* PROBLEM DESCRIPTION
In the thread on illegal post moves, why does the original poster reject the advice to foul players who cheat?

* PAGE EXTRACT
# Illegal Post Moves



## Dee-Zy (Jan 12, 2006)

Hey guys, I know this is something that should probably go in the NBA general forum but I consider this forum to be the main forum for me and I respect the opinion and knowledge of the guys in here a lot more than the rest of the board anyway.

It's the off season with a lock out so it isn't like there is much to talk about.

I'm sick and tired of playing pick up against cheaters. One of the moves that I am talking about is what I think is called an illegal swim move in the post. Where the offensive player posts up against a defender (often in the low post near the basket) then spins towards the basket and as he spins he uses his off hand to block the defender from moving with him.

I'm not talking about using his elbow and just hooking the defender or using the off hand to block the ball from getting it poked away but extending the whole arm and blocking the defender as he spins. Almost like a one arm box out.

Do you guys know what I am talking about? I am trying to find videos on YouTube but I can't find any.

Any video proof would be very appreciated.


----------



## Dornado (May 26, 2003)

Ha, my dad does that... when you're 57 you're allowed to clear out a little.


----------



## myst (Feb 22, 2006)

If they are cheating to get an easy layup then just foul them until they stop.


----------



## Pacers Fan (Aug 25, 2002)

myst said:


> If they are cheating to get an easy layup then just foul them until they stop.


This.

In pick-up ball, just about everything is legal. Unless I'm on the ground, I'm not calling a foul, and you certainly can never call offensive fouls. I had a problem with a 6'6" 240 lb. guy hooking me on every rebound the last time around. All you can do is step up the intensity.


----------



## Dee-Zy (Jan 12, 2006)

The problem with fouling them, especially with these kids, is that it is just going to increase the tension and I don't go on the court to fist fight.

Plus the guys that I have a hard time defending when they cheat are the big guys so I have to foul them hard. That is going to lead to fights for sure.


----------

* RECORDS SHOWN
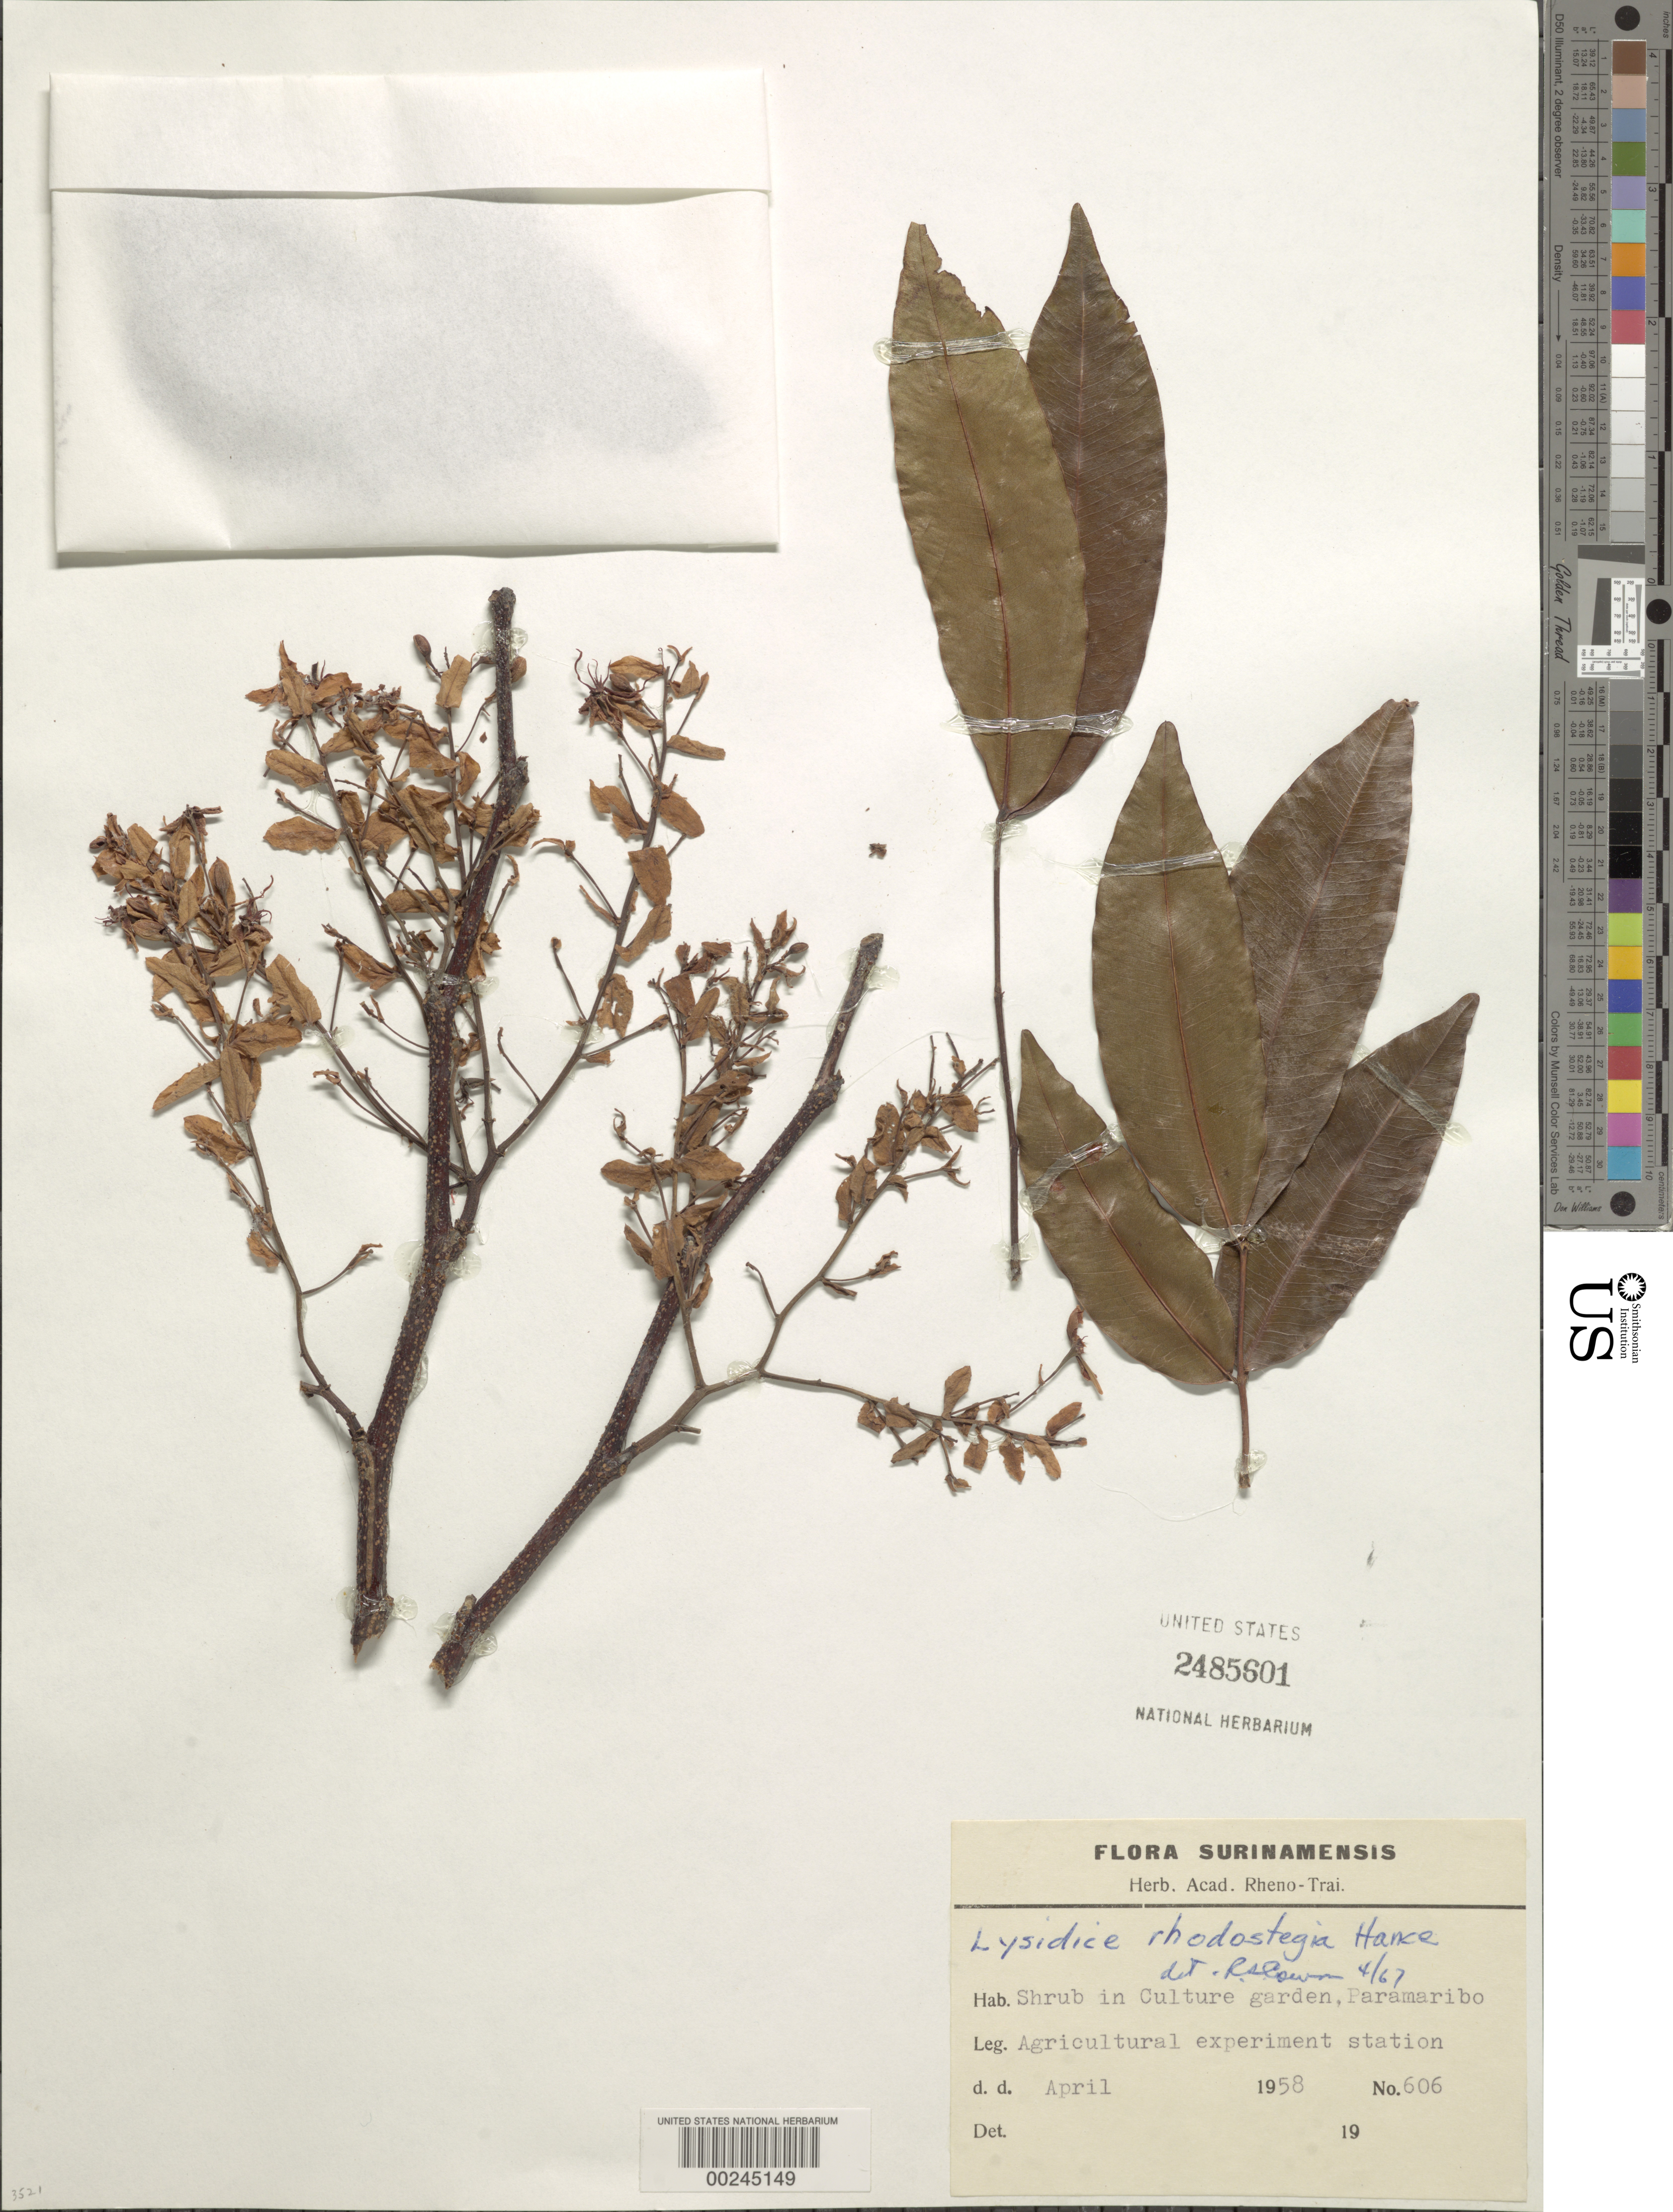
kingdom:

...

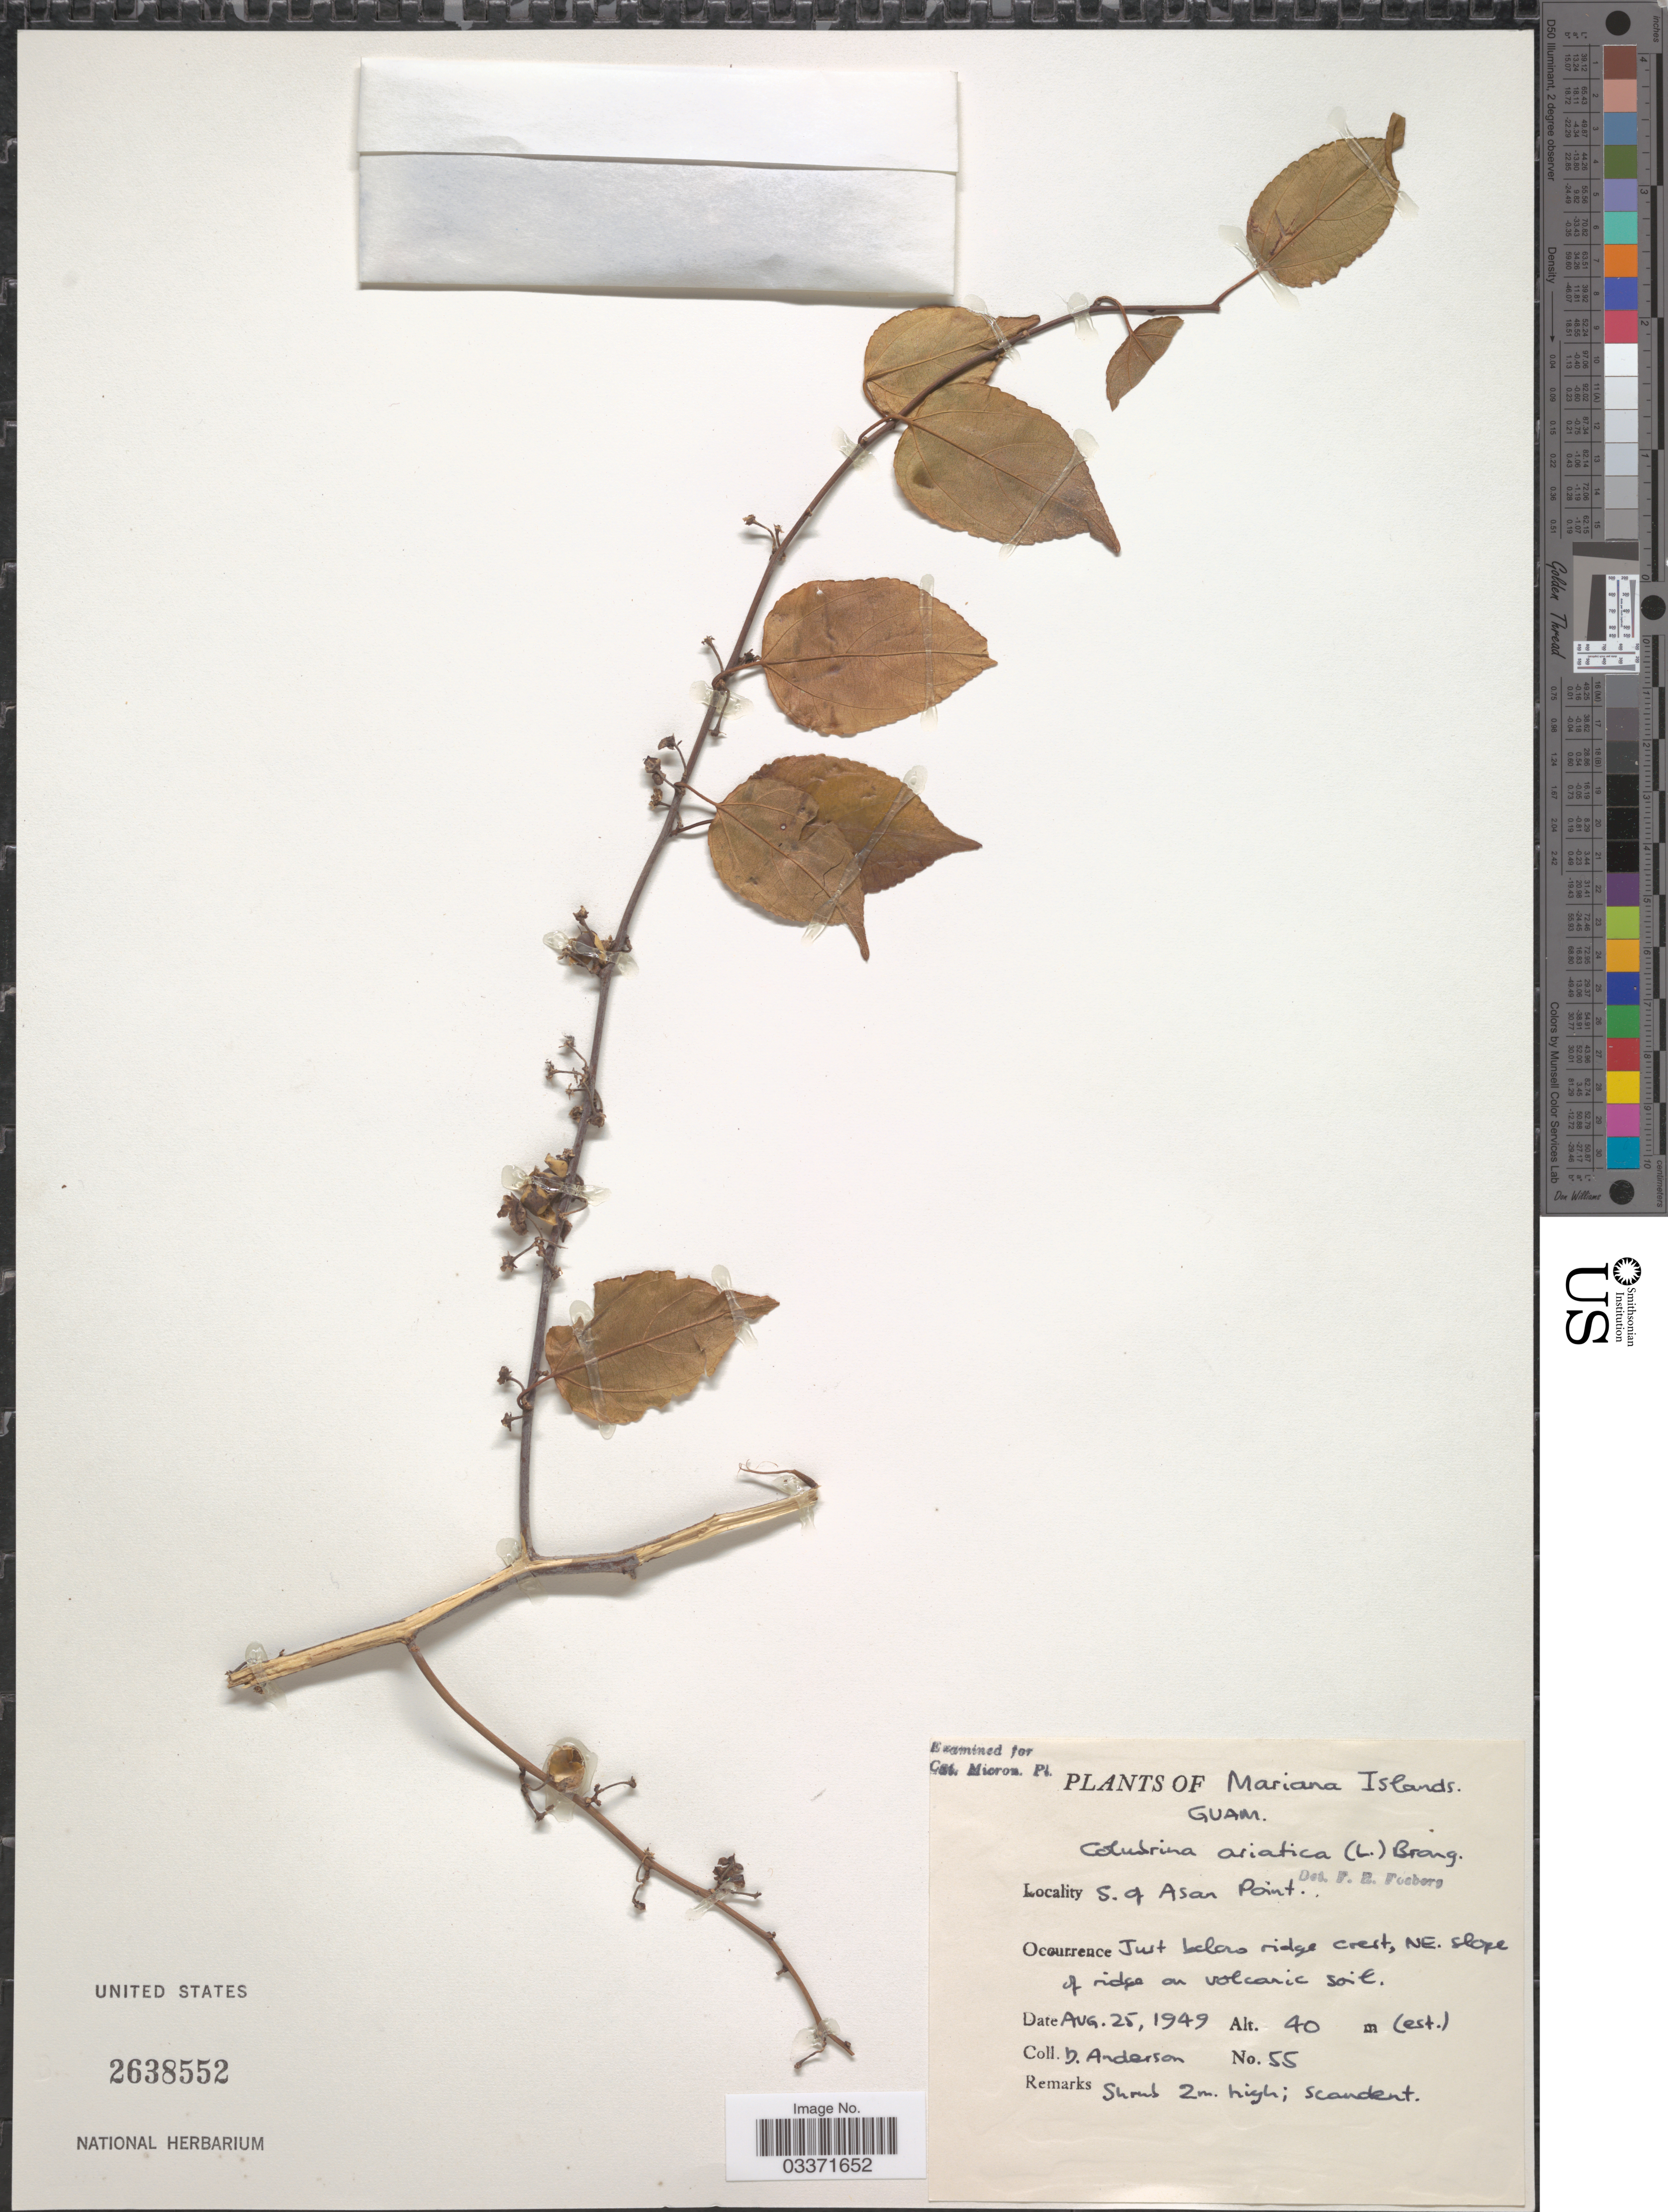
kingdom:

* FULL ANSWER
Fouling them, especially the kids, would only raise the tension, and the original poster doesn't play to get into fist fights. The players who are hardest to guard when they cheat are the big guys, so the fouls would have to be hard, and that would surely lead to fights.